Лика улыбнулась. Слабо. Потом вдруг уткнулась в плечо.
— Прости.
— Поздно. Но не совсем.
Стук в дверь. Мила пошла, открыла. Сёмин Ильич стоял, как мальчишка, немного смущённый.
— Мила, тут яблоки… упали из пакета. Одно прокатилось прямо к твоему коврику. Думал, может, пригодится. И ещё… в ДК танцы будут в пятницу. Пойдёшь?
— С яблоком или без?
— Лучше с собой.
Мила улыбнулась. Лика в дверях. Смотрела. Не мешала. Просто стояла.
— Я пойду.
— С яблоком?
— Без тебя. Но с уроком.
Мила закрыла дверь. Вернулась на кухню. Села. Тихо.
А потом — достала вторую чашку. Ту, без трещины.
Налила кофе.
И поставила рядом. На всякий случай.
—
Пятница выдалась холодной, но ясной. Мила вышла на улицу в пальто, давно не надевала его — пуговицы чуть натягивались на груди, но ей было всё равно. Она надела брошку, ту, что лежала в шкатулке с 92-го года, «на выход».

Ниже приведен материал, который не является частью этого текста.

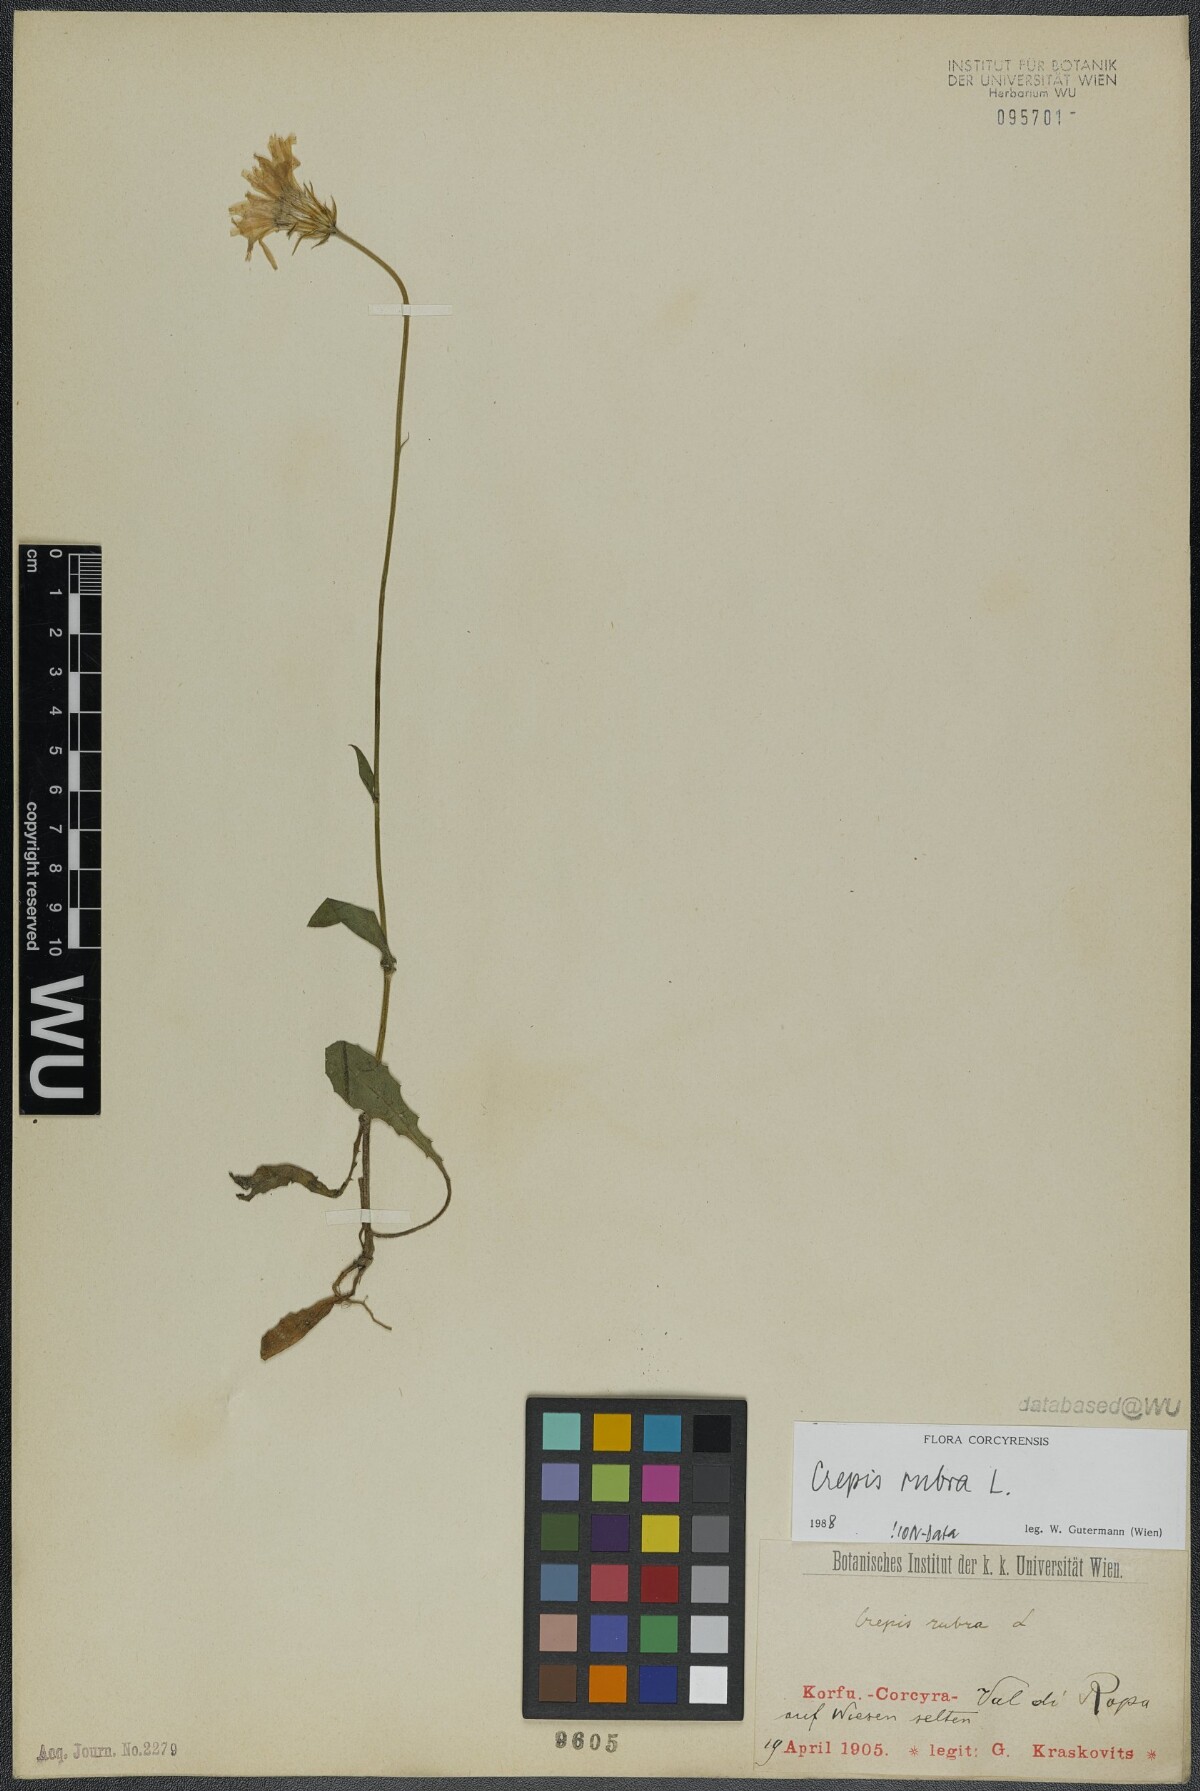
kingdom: Plantae
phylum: Tracheophyta
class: Magnoliopsida
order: Asterales
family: Asteraceae
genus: Crepis
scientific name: Crepis rubra
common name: Pink hawk's-beard
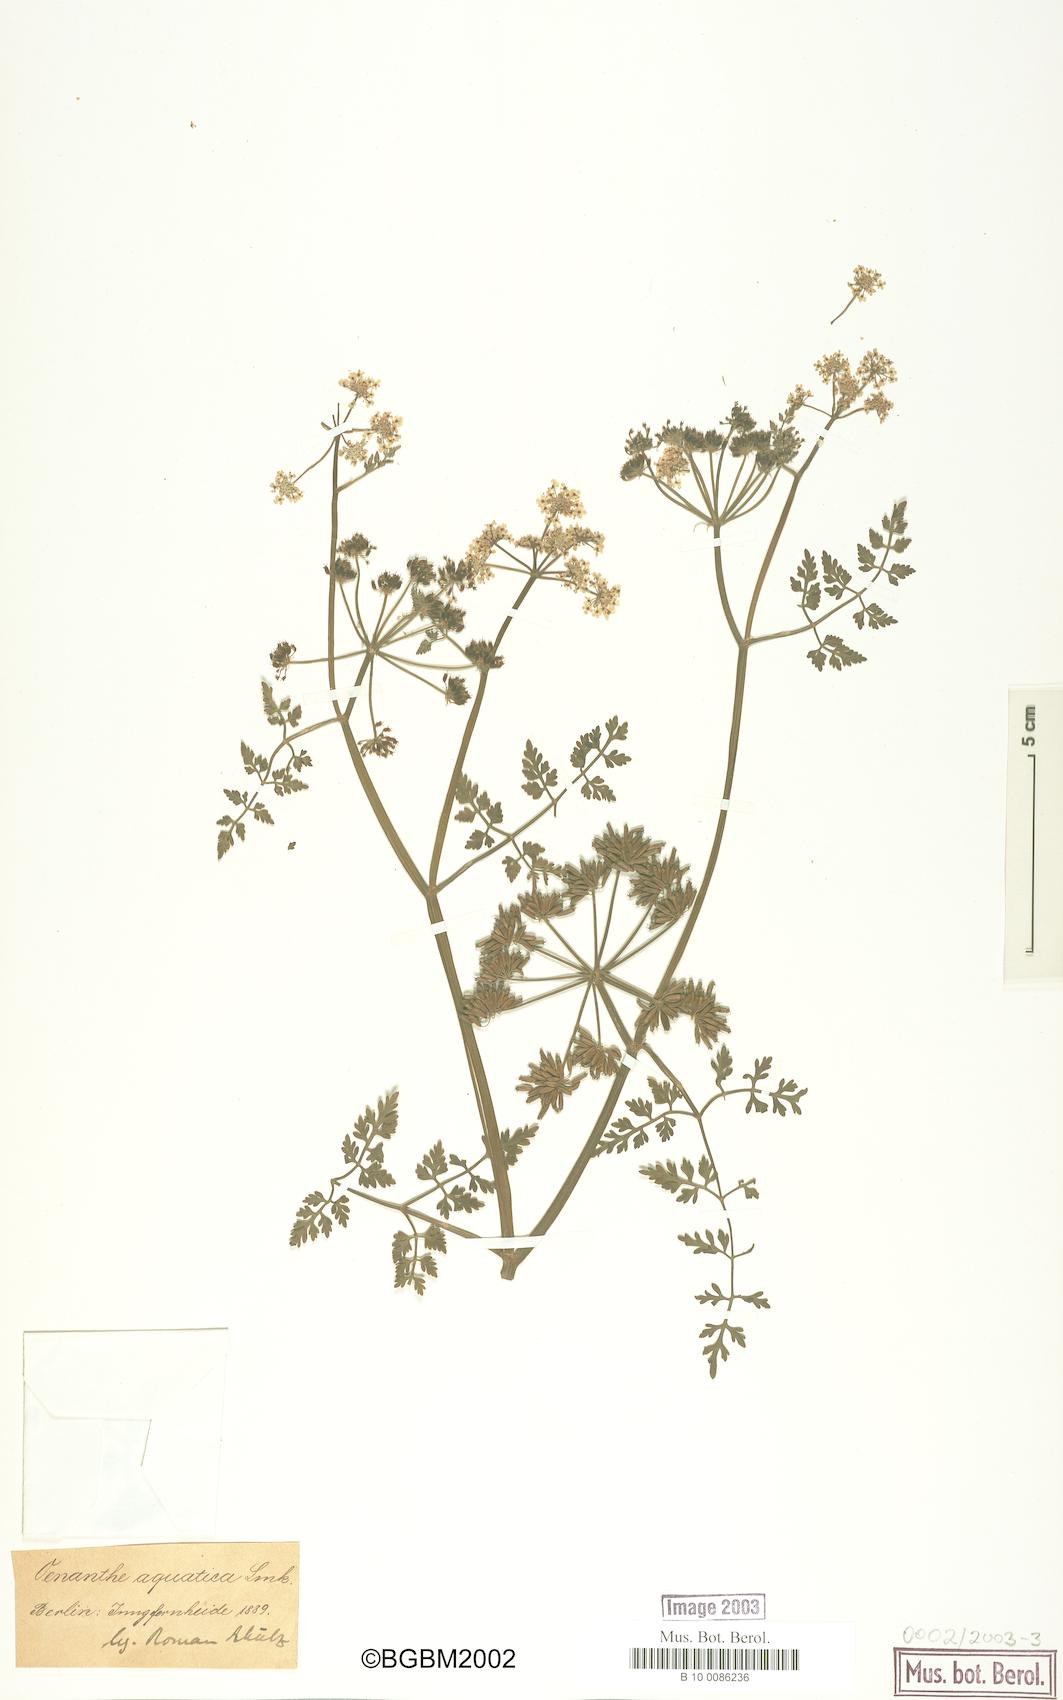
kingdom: Plantae
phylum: Tracheophyta
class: Magnoliopsida
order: Apiales
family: Apiaceae
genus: Oenanthe
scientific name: Oenanthe aquatica
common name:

У подъезда сидела Валентина Петровна с авоськой.
— Ой, Милочка! А ты куда это при параде?
— На танцы, Валентина Петровна. В ДК. Пригласили.
— Кто? Семён?
— А кто ж ещё. Принёс яблоки и — заодно — приглашение.
— Надо же… А я всё думала, что он просто электрик.
— А он, оказывается, ещё и мужчина.
Соседка приподняла брови, но дальше не пошла — только кивнула. Потом, неожиданно, добавила:
— Слушай, а дашь рецептик твоего вишнёвого варенья? У меня не так получается. А у тебя — душевное.
— Запишу тебе на бумажке.
— Спасибо, милая.
Мила пошла дальше. По дороге к ней подошёл мальчишка с четвёртого этажа — отдал коробочку.
— Тётя Мила, это вам Лика передала. Сказала — «это правильно».
Внутри — та самая чашка. Трещину она заклеила. Аккуратно, с любовью.
К ней был приколот листок. Без текста. Только одно слово:
«Целая».
Мила вздохнула. Сжала пальцами ручку чашки. И пошла дальше.